Record excerpts:

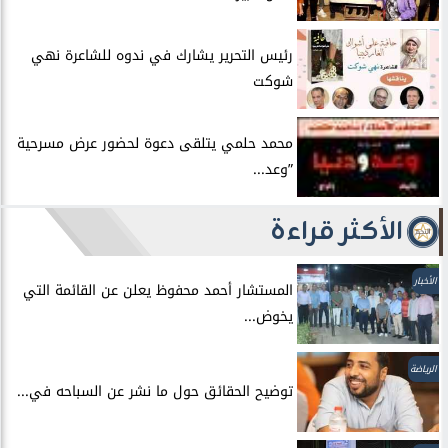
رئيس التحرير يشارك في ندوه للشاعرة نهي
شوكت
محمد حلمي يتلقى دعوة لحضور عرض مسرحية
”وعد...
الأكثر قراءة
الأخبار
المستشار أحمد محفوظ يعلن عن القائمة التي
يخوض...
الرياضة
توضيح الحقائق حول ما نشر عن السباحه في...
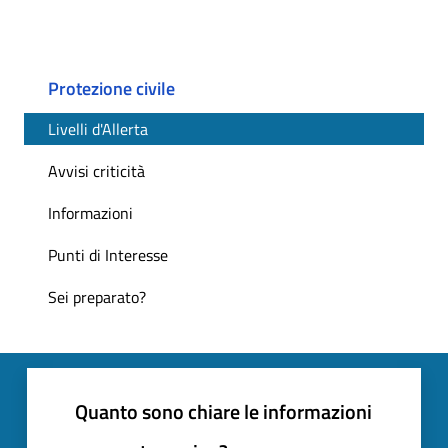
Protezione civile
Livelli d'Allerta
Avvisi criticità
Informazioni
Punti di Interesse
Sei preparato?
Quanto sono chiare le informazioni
--
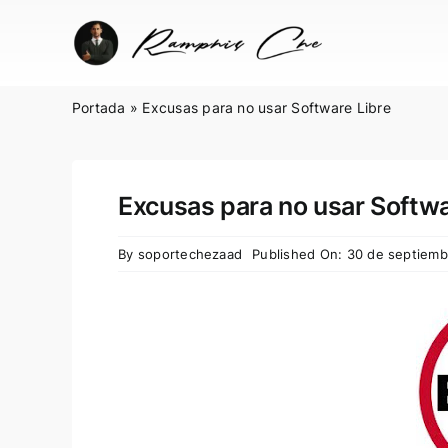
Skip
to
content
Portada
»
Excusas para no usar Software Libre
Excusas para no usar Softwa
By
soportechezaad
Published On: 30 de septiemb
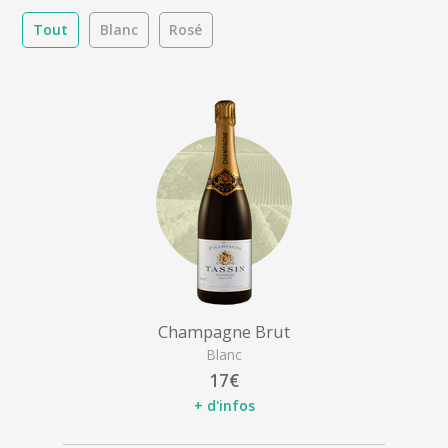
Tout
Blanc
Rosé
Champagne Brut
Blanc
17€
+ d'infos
==
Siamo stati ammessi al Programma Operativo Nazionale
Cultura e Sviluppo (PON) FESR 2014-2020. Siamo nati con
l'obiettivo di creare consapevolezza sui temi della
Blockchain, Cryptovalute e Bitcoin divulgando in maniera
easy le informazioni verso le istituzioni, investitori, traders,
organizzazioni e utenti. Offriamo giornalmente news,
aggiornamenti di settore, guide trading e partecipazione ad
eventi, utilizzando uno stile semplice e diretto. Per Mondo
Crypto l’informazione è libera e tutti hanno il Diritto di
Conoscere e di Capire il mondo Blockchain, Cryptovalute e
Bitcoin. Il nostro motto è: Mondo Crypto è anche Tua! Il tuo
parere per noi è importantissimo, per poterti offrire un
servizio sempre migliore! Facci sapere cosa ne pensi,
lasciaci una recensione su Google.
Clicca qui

Required action:
Please locate every line above that contains the word "Siamo" and copy each one out. Capitalization matters, so match the word's case.

Result below:
Siamo stati ammessi al Programma Operativo Nazionale
Cultura e Sviluppo (PON) FESR 2014-2020. Siamo nati con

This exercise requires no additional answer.